Por fim, o assassinato de Maria Trindade da Silva Costa (5), em 24 de junho, liderança quilombola da comunidade de Santana do baixo Jambuaçu, no município de Moju, no Pará. Todos esses acontecimentos reiteram a fragilidade maior a que estão sujeitas tais comunidades tradicionais em todo o país nos últimos tempos de crise das representações e instituições democráticas e republicanas do nosso país.

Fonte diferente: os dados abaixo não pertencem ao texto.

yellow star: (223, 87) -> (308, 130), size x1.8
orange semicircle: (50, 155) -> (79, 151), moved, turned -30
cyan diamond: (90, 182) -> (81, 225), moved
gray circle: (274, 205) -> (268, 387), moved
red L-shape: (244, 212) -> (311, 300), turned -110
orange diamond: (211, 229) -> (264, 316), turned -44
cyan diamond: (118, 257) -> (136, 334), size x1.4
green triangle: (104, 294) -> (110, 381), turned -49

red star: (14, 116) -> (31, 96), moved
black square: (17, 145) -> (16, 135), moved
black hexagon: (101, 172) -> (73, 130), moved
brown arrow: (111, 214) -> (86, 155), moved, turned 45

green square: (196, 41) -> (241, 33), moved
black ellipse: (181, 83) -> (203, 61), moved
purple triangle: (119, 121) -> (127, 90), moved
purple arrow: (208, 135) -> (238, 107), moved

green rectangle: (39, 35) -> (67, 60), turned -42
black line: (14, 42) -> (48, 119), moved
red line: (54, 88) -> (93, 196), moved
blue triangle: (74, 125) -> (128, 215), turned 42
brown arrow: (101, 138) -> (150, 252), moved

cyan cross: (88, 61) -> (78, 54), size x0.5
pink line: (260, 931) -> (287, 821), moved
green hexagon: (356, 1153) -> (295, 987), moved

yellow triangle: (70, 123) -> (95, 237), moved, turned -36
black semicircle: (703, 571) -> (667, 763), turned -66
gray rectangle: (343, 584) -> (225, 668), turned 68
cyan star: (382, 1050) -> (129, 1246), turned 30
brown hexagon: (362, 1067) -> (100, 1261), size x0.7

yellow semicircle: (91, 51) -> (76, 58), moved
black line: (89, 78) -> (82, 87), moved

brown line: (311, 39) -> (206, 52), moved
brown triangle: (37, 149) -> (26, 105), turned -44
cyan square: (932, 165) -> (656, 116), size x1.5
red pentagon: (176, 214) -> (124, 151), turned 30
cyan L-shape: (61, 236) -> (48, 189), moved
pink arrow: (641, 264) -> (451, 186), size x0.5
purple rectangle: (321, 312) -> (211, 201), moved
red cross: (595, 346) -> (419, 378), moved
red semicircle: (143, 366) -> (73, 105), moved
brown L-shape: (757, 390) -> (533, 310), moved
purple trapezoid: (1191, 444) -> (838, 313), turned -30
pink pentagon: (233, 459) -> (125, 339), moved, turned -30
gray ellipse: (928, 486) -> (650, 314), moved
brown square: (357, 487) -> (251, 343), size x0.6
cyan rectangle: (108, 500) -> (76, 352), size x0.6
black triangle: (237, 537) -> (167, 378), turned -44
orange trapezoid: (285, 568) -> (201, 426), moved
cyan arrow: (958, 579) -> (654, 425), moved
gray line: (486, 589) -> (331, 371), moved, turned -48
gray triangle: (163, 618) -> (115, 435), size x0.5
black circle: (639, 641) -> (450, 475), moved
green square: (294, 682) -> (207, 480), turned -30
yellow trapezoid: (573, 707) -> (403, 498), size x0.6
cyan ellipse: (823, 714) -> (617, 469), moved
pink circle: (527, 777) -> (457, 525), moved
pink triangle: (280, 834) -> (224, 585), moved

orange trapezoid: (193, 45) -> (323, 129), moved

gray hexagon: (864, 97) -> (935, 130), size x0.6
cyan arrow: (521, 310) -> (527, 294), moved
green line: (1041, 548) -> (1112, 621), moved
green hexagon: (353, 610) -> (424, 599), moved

Gostaríamos de deixar claro para a sociedade a responsabilidade, o empenho e o compromisso que temos no nosso cotidiano de trabalho, pouco reconhecido e precário. Por tudo isso, nos manifestamos publicamente, para alertar para as ameaças a que estão sujeitas as comunidades quilombolas e o nosso trabalho como executores da politica de regularização dos seus territórios, a qual temos muito orgulho de realizar, tentando compensar as injustiças cometidas durante séculos de formação da sociedade brasileira.
Nota:
1 https://peticoes.socioambiental.org/nenhum-quilombo-a-menos e https://www.socioambiental.org/pt-br/noticias-socioambientais/nossa-historia-nao-comeca-em- 1988-marco-temporal-nao
2 https://outraspalavras.net/brasil/quilombolas-a-longa-batalha-pelo-territorio/
3 http://justificando.cartacapital.com.br/2017/03/29/comissao-da-pastoral-da-terra-emite-nota-derepudio-agressao-contra-quilombolas-em-minas/
4 http://racismoambiental.net.br/2017/07/13/antonio-goncalves-militante-do-mpa-e-assassinado-atiros/
5 http://www.aba.abant.org.br/files/20170627_59526e3cb30f1.pdf
Servidores do Serviço Quilombola (F4) do INCRA: DFQ – Coordenação Geral de Regularização dos Territórios Quilombolas , SR01-PA , SR 03-PE , SR 04 - GO , SR 05 -BA, SR 06 - MG, SR 07-RJ , SR 08 -SP , SR 09 –PR, SR 10 -SC, SR11 - RS, SR13-MT, SR 15 - AM, SR16-MS, SR 17 –RO, SR 18 –PB, SR19-RN, SR-20 - ES, SR 23/SE, SR 26 -TO, SR 28 -DFE, SR29 - MSF, SR30- SANTARÉM, Apoio de servidor de outros setores do INCRA, SR 14 -AC.